◆ What is being asked
Every record below needs to be written out exactly, apart from the pictures.

Page-level text extractions:
──────────
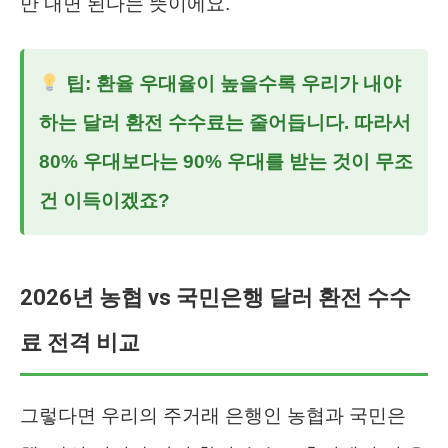
만 내면 된다는 뜻이에요.
팁: 환율 우대율이 높을수록 우리가 내야
하는 달러 환전 수수료는 줄어듭니다. 따라서
80% 우대보다는 90% 우대를 받는 것이 무조
건 이득이겠죠?
2026년 농협 vs 국민은행 달러 환전 수수
료 전격 비교
그렇다면 우리의 주거래 은행인 농협과 국민은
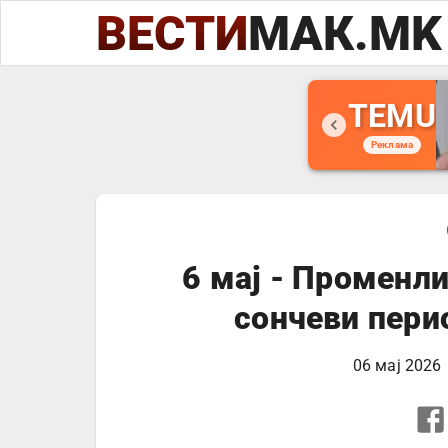
ВЕСТИ
МАК.MK
TEMU
Реклама
6 маj - Променл
сончеви пери
06 мај 2026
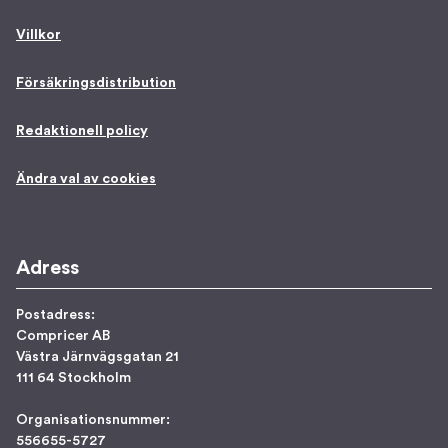
Villkor
Försäkringsdistribution
Redaktionell policy
Ändra val av cookies
Adress
Postadress:
Compricer AB
Västra Järnvägsgatan 21
111 64 Stockholm
Organisationsnummer:
556655-5727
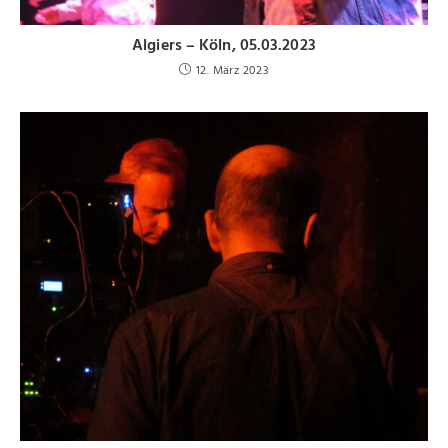
Algiers – Köln, 05.03.2023
12. März 2023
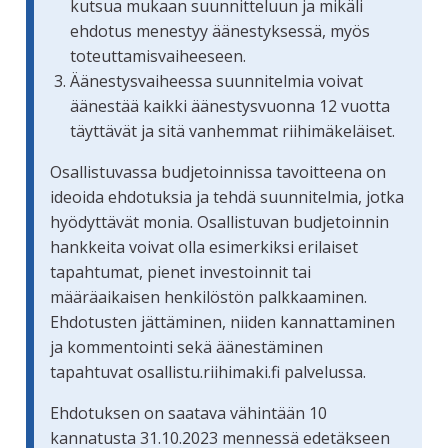
kutsua mukaan suunnitteluun ja mikäli
ehdotus menestyy äänestyksessä, myös
toteuttamisvaiheeseen.
Äänestysvaiheessa suunnitelmia voivat
äänestää kaikki äänestysvuonna 12 vuotta
täyttävät ja sitä vanhemmat riihimäkeläiset.
Osallistuvassa budjetoinnissa tavoitteena on
ideoida ehdotuksia ja tehdä suunnitelmia, jotka
hyödyttävät monia. Osallistuvan budjetoinnin
hankkeita voivat olla esimerkiksi erilaiset
tapahtumat, pienet investoinnit tai
määräaikaisen henkilöstön palkkaaminen.
Ehdotusten jättäminen, niiden kannattaminen
ja kommentointi sekä äänestäminen
tapahtuvat osallistu.riihimaki.fi palvelussa.
Ehdotuksen on saatava vähintään 10
kannatusta 31.10.2023 mennessä edetäkseen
──────────
◆ Answer to the exercise
만 내면 된다는 뜻이에요.
팁: 환율 우대율이 높을수록 우리가 내야
하는 달러 환전 수수료는 줄어듭니다. 따라서
80% 우대보다는 90% 우대를 받는 것이 무조
건 이득이겠죠?
2026년 농협 vs 국민은행 달러 환전 수수
료 전격 비교
그렇다면 우리의 주거래 은행인 농협과 국민은
ВЕСТИ
МАК.MK
TEMU
Реклама
6 маj - Променл
сончеви пери
06 мај 2026
Villkor
Försäkringsdistribution
Redaktionell policy
Ändra val av cookies
Adress
Postadress:
Compricer AB
Västra Järnvägsgatan 21
111 64 Stockholm
Organisationsnummer:
556655-5727
Algiers – Köln, 05.03.2023
12. März 2023
kutsua mukaan suunnitteluun ja mikäli
ehdotus menestyy äänestyksessä, myös
toteuttamisvaiheeseen.
Äänestysvaiheessa suunnitelmia voivat
äänestää kaikki äänestysvuonna 12 vuotta
täyttävät ja sitä vanhemmat riihimäkeläiset.
Osallistuvassa budjetoinnissa tavoitteena on
ideoida ehdotuksia ja tehdä suunnitelmia, jotka
hyödyttävät monia. Osallistuvan budjetoinnin
hankkeita voivat olla esimerkiksi erilaiset
tapahtumat, pienet investoinnit tai
määräaikaisen henkilöstön palkkaaminen.
Ehdotusten jättäminen, niiden kannattaminen
ja kommentointi sekä äänestäminen
tapahtuvat osallistu.riihimaki.fi palvelussa.
Ehdotuksen on saatava vähintään 10
kannatusta 31.10.2023 mennessä edetäkseen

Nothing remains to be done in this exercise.